Publiziert am: 08.03.2019

Plus de visibilité pour les privées

formation – Les établissements non publics jouent un rôle complémentaire important par rapport au secteur étatique. Avec des standards de qualité particulièrement élevés, ses membres assurent toutefois une offre diversifiée.

Le système de formation dual et la formation multiculturelle sont les atouts majeurs de la Suisse multilingue. «La Suisse offre de nombreux avantages pour les écoles privées», relève Markus Fischer, secrétaire général de la Fédération suisse des écoles privées suisses (FSEP).

La bonne réputation des centres de formation en Suisse repose selon lui sur différents facteurs. «La longue expérience pédagogique est décisive comme dans d’autres pays multilingue dotés de différentes cultures. À cela s’ajoutent la qualité de l’éducation suisse, le niveau de vie élevé, l’esprit d’ouverture et la discrétion, ainsi que la stabilité politique de notre pays et la sécurité qui en découle», énumère Markus Fischer. La Suisse dispose ainsi d’importants atouts dans la compétition internationale.

Les politiciens reconnaissent cet état de fait: «Notre objectif est de mieux faire connaître dans le monde entier le prestige de nos établissements d’enseignement, observe Gerhard Pfister, conseiller national (CVP/ZG) et vice-président de la FSEP. Grâce à la combinaison d’offres de formation publiques et privées typiquement suisses, nous disposons d’une base solide pour maintenir et développer la réputation de notre pays comme centre de formation et de recherche.»

Internationalisation croissante

«L’offre des écoles privées en Suisse est aussi variée que la Suisse elle-même en tant que pays d’enseignement. À quoi s’ajoute le fait que la part d’écoles privées augmente régulièrement. Le conseiller national Pfister attribue cela à une internationalisation croissante. «De nombreux parents bien formés qui occupent des postes de direction ont de grandes attentes à l’égard de l’éducation de leurs enfants. Cette dernière devrait être bilingue, axée sur la performance, avec une forte proportion d’IT.»

Une autre partie de la population préfère les méthodes pédagogiques alternatives qui, comme les écoles Steiner et Montessori, accordent plus d’importance aux compétences musicales, artistiques et sociales. De fait, les niches économiques des écoles privées se trouvent partout où l’État ne peut fournir une offre spécifique.

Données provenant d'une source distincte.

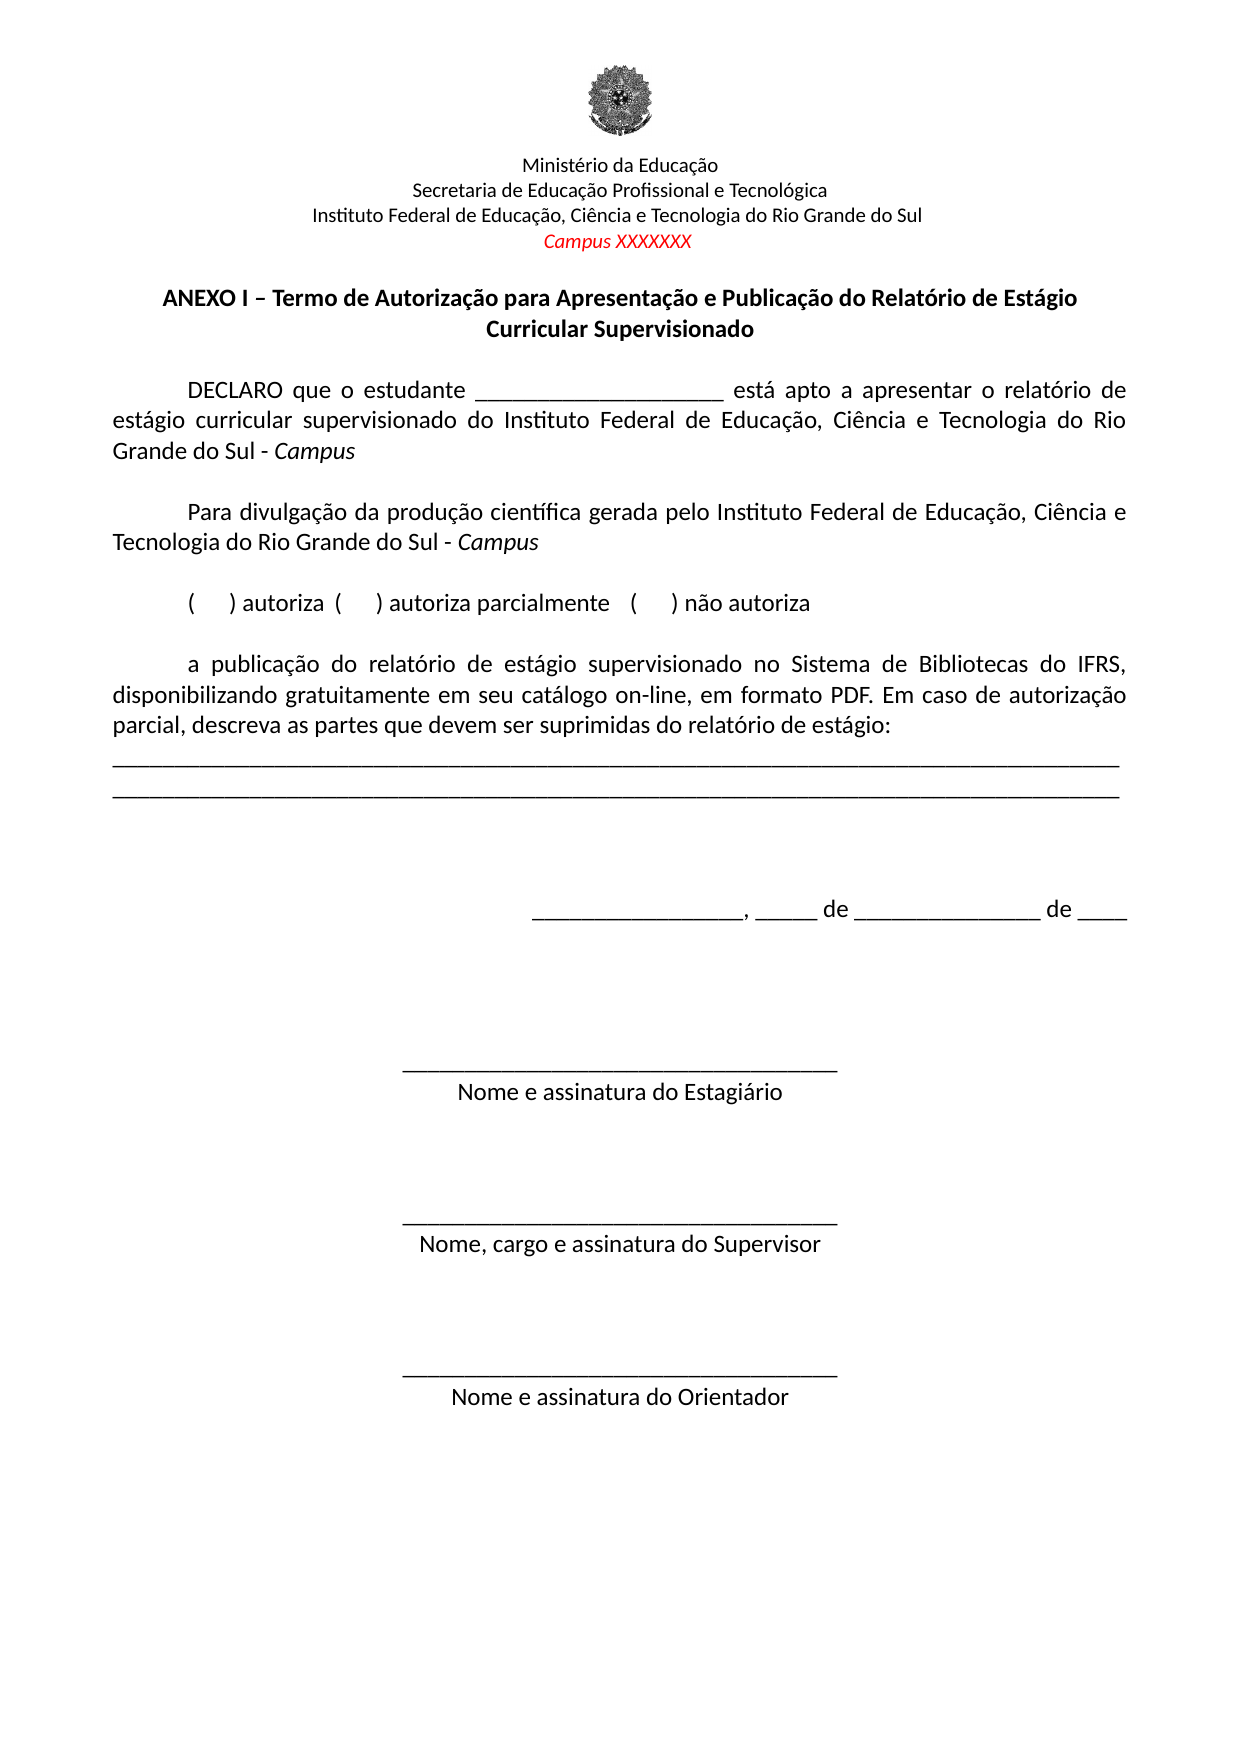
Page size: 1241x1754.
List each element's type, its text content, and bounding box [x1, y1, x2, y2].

text _________________, _____ de _______________ de ____ [112, 893, 1128, 923]
text ( ) autoriza ( ) autoriza parcialmente ( ) não autoriza [112, 587, 1128, 618]
text Nome, cargo e assinatura do Supervisor [112, 1228, 1128, 1259]
text ___________________________________ [112, 1351, 1128, 1381]
text Nome e assinatura do Estagiário [112, 1076, 1128, 1106]
text a publicação do relatório de estágio supervisionado no Sistema de Bibliotecas do IFRS, disponibilizando gratuitamente em seu catálogo on-line, em formato PDF. Em caso de autorização parcial, descreva as partes que devem ser suprimidas do relatório de estágio: [112, 648, 1128, 740]
text _________________________________________________________________________________ _________________________________________________________________________________ [112, 740, 1128, 801]
text Nome e assinatura do Orientador [112, 1381, 1128, 1412]
text ___________________________________ [112, 1045, 1128, 1076]
text Para divulgação da produção científica gerada pelo Instituto Federal de Educação, Ciência e Tecnologia do Rio Grande do Sul - Campus [112, 496, 1128, 557]
text ___________________________________ [112, 1198, 1128, 1228]
text ANEXO I – Termo de Autorização para Apresentação e Publicação do Relatório de Estágio Curricular Supervisionado [112, 282, 1128, 343]
text DECLARO que o estudante ____________________ está apto a apresentar o relatório de estágio curricular supervisionado do Instituto Federal de Educação, Ciência e Tecnologia do Rio Grande do Sul - Campus [112, 374, 1128, 465]
picture [588, 65, 652, 136]
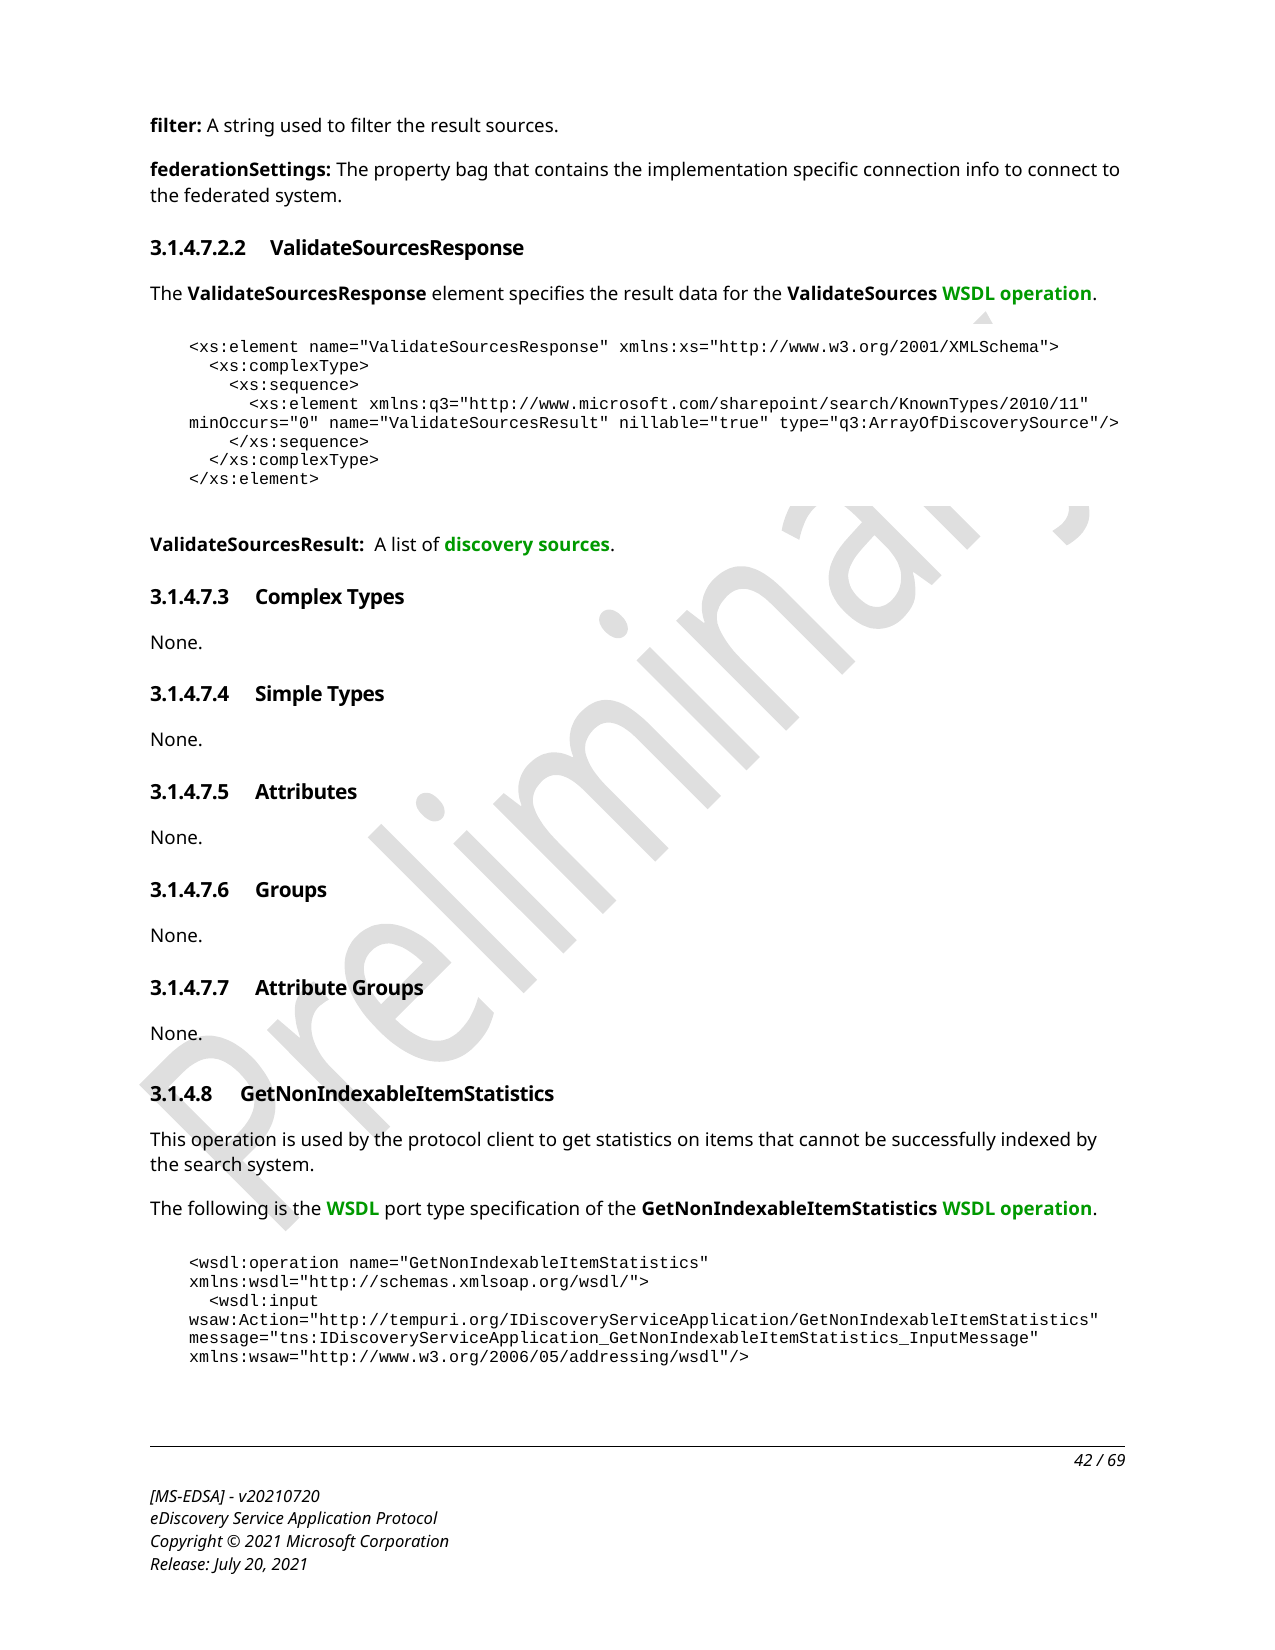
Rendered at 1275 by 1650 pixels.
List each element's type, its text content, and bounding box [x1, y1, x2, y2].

«La formation internationale, les écoles dotées de structures de jour, les internats, les offres pour les élèves en détention juvénile ou les services de soins spéciaux pour les enfants, tous ces crénaux sont offerts par des institutions privées», explique Markus Fischer. Les écoles privées couvrent tous les niveaux: école enfantine, primaire et secondaire, puis l’école technique supérieure voire les hautes écoles. En Suisse romande, l’offre s’étend jusqu’à l’entrée à l’université.

Développement personnel

«Dans le domaine des écoles techniques supérieures, les écoles privées sont en réseau avec les établisse­ments d’enseignement publics et sont fortement représentées dans les professions d’assistants médicaux commerciaux, ainsi que dans les technologies de l’information, détaille Markus Fischer. Cependant, les programmes de formation individuelle, comme les écoles-club Migros, sont également bien ancrées dans la population et répondent à un grand besoin.»

De nombreuses écoles privées sont situées dans des agglomérations économiques comme à Genève, Zurich ou Bâle. «Là où de nombreuses entreprises internationales se sont installées, le nombre d’écoles privées est plus élevé, note Markus Fischer. La part des écoles privées dans le canton de Genève est d’environ 16%. Les nombreuses organisations internationales présentes font augmenter la demande d’écoles privées.»

La majorité des établissements privés sont financés par leurs clients. «Certains cantons ont toutefois conclu des accords de prestations avec des écoles privées et l’État prend en charge une partie ou la totalité des coûts», explique le secrétaire général de la FSEP. Une telle coopération existe, par exemple, au niveau du secondaire supérieur dans les Grisons. Ce canton prend en charge les coûts des élèves dont le temps de déplacement vers une école publique serait trop important.